Strukturprobleme im Gesundheitsbereich haben viel mit dem Föderalismus zu tun, für den die Schweizer Nachbarn als Vorbild gelten. Dort galt lange das Motto „Jedem Täli sis Spitäli“. Ein Spottvers über den föderalen Lokalpatriotismus, der Strukturreformen erschwert. Jetzt wankt das Prinzip. Vier Kantone, etwa Sankt Gallen, haben regionale Spitäler geschlossen, wegen des Überangebots an Betten und der Kosten.  Das Schweizer Parlament hat die Kantone aufgefordert, bei der Spitalsplanung mehr zu kooperieren. Zusammenarbeit also über Kantonsgrenzen hinweg. Das war bisher mühsam.

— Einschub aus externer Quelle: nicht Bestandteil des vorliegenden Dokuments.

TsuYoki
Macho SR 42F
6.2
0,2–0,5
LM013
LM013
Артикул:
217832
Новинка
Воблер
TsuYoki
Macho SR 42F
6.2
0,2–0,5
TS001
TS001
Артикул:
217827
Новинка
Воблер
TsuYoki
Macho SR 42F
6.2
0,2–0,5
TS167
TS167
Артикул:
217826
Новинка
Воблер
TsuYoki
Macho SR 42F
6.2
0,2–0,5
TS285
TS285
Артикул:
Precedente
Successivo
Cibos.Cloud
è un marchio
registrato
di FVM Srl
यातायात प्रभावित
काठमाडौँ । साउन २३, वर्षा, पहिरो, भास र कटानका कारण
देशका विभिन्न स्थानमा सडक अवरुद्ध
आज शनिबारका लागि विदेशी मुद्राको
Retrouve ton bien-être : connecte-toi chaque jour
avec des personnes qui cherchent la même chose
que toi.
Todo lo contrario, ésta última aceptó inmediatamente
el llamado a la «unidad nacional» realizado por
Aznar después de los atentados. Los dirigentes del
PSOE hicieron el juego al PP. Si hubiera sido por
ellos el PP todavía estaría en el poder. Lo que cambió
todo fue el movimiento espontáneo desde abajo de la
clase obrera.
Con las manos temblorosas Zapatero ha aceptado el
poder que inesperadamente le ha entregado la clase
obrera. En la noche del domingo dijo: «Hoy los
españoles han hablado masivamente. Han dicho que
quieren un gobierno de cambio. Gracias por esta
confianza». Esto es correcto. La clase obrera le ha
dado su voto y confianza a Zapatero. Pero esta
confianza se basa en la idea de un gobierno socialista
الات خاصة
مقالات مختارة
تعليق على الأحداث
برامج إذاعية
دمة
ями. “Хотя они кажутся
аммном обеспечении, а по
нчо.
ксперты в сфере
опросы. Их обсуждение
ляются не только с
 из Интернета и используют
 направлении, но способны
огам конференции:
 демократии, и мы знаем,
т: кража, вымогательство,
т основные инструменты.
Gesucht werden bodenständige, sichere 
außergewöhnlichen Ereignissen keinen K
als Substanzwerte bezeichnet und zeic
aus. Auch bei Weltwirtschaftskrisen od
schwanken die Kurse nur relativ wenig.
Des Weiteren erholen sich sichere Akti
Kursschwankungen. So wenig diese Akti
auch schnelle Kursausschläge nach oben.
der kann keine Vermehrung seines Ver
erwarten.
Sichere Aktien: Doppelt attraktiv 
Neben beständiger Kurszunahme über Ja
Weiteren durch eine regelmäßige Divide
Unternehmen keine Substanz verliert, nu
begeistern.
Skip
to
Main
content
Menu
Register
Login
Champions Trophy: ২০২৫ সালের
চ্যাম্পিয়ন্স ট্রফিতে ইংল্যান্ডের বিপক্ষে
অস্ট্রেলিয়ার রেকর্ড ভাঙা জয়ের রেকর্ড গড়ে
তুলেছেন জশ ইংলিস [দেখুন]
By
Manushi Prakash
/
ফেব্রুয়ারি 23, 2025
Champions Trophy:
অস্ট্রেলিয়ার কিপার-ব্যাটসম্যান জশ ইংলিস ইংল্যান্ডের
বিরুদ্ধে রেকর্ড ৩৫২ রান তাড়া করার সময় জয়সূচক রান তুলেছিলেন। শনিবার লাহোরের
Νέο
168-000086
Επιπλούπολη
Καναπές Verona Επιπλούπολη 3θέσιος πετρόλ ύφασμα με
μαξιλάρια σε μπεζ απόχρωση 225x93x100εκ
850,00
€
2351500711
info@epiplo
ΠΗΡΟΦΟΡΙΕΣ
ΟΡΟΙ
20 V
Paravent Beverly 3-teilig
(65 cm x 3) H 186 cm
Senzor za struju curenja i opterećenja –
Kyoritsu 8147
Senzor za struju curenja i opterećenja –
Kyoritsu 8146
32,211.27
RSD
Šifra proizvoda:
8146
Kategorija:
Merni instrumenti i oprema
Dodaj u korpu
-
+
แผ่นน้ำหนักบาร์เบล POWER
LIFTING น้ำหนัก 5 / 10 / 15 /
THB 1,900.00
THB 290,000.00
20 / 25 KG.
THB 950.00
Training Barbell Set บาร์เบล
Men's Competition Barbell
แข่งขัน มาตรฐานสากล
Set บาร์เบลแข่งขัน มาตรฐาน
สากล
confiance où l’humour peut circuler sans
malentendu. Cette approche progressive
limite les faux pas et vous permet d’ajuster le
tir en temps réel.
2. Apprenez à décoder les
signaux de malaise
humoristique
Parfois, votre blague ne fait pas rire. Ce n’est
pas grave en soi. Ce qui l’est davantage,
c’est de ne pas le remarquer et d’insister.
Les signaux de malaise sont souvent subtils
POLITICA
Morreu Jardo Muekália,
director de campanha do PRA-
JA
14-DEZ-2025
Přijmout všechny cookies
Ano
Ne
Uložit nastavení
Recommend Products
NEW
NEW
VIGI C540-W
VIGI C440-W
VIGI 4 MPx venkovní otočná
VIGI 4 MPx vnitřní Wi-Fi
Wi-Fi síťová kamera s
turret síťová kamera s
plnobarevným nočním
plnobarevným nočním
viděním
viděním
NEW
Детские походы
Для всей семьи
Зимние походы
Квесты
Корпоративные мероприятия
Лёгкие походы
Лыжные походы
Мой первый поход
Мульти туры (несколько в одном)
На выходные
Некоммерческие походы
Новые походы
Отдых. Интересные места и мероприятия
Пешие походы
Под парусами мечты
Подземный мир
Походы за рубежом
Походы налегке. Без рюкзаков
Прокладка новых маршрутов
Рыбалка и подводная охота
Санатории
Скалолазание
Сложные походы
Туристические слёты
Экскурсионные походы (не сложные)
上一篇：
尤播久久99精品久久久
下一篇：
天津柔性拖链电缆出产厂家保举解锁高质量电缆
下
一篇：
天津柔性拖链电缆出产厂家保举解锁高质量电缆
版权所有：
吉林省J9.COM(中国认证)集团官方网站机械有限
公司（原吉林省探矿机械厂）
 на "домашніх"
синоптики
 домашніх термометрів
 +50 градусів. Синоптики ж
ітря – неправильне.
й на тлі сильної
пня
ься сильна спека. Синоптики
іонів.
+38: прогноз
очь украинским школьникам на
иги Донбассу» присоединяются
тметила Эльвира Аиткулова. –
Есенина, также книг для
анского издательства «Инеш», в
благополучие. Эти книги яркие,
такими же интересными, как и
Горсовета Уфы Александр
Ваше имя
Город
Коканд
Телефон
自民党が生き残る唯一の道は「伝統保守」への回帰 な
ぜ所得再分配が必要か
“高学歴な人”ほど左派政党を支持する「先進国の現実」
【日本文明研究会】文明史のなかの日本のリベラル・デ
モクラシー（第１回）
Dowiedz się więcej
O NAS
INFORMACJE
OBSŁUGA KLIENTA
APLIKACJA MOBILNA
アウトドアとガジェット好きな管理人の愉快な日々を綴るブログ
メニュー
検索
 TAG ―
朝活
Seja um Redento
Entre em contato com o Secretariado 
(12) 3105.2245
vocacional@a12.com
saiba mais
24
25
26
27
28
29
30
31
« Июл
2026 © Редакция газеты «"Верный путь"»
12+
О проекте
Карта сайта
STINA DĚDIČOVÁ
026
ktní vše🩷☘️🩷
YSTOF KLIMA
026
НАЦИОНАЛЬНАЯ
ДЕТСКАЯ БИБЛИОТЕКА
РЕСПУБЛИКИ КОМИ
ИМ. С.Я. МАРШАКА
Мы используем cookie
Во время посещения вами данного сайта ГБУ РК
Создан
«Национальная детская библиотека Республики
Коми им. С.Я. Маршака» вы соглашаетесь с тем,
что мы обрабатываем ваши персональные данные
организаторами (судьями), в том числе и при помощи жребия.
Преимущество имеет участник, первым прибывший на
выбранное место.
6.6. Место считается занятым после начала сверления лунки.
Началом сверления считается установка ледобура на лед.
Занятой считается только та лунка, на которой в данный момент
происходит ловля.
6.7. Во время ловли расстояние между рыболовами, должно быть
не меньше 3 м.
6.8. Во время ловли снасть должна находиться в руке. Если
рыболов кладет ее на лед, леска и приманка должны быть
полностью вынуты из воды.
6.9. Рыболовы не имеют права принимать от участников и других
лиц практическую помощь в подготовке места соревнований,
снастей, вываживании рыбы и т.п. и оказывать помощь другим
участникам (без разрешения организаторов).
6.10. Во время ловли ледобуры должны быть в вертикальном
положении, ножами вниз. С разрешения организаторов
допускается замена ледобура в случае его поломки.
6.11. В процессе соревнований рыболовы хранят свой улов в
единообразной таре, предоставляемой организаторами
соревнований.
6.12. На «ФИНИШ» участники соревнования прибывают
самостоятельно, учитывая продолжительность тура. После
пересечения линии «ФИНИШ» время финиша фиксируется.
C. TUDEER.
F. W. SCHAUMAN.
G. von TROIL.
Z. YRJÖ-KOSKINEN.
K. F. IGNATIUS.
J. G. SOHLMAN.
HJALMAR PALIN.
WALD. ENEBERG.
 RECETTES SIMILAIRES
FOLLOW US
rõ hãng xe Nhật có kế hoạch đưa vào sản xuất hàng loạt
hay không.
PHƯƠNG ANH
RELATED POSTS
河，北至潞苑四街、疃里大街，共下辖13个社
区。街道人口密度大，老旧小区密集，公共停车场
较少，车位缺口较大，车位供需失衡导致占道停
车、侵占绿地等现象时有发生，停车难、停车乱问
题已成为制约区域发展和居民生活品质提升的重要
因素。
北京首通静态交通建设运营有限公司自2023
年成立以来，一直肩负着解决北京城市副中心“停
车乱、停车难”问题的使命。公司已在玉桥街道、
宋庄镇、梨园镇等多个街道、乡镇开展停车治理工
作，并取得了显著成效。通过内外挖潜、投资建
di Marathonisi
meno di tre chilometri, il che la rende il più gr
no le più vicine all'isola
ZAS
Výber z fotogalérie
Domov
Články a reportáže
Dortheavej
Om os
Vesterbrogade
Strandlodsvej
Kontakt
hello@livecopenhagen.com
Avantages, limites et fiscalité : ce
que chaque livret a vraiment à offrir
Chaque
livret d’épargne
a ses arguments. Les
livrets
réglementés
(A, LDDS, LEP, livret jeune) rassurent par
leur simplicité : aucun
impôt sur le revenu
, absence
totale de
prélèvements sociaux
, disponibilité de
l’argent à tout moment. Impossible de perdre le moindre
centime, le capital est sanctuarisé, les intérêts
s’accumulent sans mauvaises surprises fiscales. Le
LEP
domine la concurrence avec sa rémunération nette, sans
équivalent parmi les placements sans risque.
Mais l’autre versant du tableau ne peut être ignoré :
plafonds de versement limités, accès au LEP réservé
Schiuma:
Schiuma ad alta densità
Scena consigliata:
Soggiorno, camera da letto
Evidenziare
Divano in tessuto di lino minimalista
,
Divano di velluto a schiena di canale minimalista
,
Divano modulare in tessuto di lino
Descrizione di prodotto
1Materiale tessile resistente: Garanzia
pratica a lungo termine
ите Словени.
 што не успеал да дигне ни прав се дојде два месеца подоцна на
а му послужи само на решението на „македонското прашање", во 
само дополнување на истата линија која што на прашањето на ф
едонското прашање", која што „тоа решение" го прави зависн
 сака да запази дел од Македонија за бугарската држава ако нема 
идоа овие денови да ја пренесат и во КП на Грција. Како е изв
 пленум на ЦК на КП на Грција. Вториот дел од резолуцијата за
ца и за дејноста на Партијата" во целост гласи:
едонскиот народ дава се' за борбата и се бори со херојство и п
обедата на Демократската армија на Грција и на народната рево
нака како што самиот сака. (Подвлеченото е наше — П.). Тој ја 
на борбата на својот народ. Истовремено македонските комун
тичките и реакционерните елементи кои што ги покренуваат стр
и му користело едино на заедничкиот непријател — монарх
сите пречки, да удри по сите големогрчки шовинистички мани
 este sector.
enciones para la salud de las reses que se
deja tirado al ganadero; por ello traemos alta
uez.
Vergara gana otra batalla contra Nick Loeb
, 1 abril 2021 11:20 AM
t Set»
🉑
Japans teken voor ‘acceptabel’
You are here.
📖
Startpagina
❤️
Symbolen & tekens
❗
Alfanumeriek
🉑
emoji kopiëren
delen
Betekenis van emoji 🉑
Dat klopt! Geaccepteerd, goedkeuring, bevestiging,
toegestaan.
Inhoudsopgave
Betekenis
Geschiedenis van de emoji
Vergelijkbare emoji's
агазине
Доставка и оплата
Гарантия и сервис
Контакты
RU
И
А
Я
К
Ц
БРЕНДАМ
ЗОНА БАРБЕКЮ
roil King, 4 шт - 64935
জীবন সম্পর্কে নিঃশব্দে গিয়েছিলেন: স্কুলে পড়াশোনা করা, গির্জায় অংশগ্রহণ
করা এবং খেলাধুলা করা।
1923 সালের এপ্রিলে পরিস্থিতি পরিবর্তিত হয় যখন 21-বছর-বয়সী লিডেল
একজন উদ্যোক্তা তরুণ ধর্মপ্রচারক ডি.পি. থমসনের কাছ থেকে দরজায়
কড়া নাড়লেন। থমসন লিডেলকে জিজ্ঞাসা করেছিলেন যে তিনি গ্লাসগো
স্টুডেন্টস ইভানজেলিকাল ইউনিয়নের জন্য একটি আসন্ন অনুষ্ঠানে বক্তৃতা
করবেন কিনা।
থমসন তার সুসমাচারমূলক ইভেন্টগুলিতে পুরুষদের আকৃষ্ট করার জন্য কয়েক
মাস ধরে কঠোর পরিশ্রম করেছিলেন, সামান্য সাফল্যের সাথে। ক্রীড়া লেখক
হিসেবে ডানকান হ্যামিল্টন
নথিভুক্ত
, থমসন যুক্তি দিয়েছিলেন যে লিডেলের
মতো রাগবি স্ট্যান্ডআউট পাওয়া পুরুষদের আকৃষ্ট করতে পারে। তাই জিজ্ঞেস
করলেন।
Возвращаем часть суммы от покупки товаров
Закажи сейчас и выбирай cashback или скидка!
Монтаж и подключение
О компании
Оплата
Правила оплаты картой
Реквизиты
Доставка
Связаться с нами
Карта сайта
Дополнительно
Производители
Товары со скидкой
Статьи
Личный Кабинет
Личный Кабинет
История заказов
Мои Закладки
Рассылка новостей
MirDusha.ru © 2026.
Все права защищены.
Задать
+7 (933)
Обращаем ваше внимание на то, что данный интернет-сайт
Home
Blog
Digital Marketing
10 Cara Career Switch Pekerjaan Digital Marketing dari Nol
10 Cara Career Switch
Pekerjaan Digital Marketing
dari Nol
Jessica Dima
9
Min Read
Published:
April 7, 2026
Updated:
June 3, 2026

Projekte über eine Zusammenarbeit in der Ostschweiz oder in Basel sind bis vor kurzem noch gescheitert, nicht zuletzt deshalb, weil alles den Stimmbürgern vorgelegt werden muss. Darum ist die kürzlich erfolgte Fusion der Kantonsspitäler von Luzern und Nidwalden eher die Ausnahme. Doch in 14 Tagen stimmen die Bürger von Obwalden darüber ab, diesem Verbund beizutreten. Die Obwaldner Regierung hat beschlossen, dass man nur mehr im Hauptort Sarnen ein Akut-Spital betreibt, das die stationäre Grundversorgung und die ambulante Behandlung sicherstellt. Die schwierigen Fälle gehen an den Spitalsverbund. Und siehe da: Niemand zweifelt, dass das Volk eindeutig Ja sagen wird. Zumindest in einigen Kantone gilt also nicht mehr „Jedem Täli sis Spitäli“. Ist auch hier die Schweiz Vorbild für uns oder nur, wenn`s uns in den Kram passt?

Wolfgang Burtscher, Journalist und ehemaliger ORF-Landes­direktor, lebt in Feldkirch.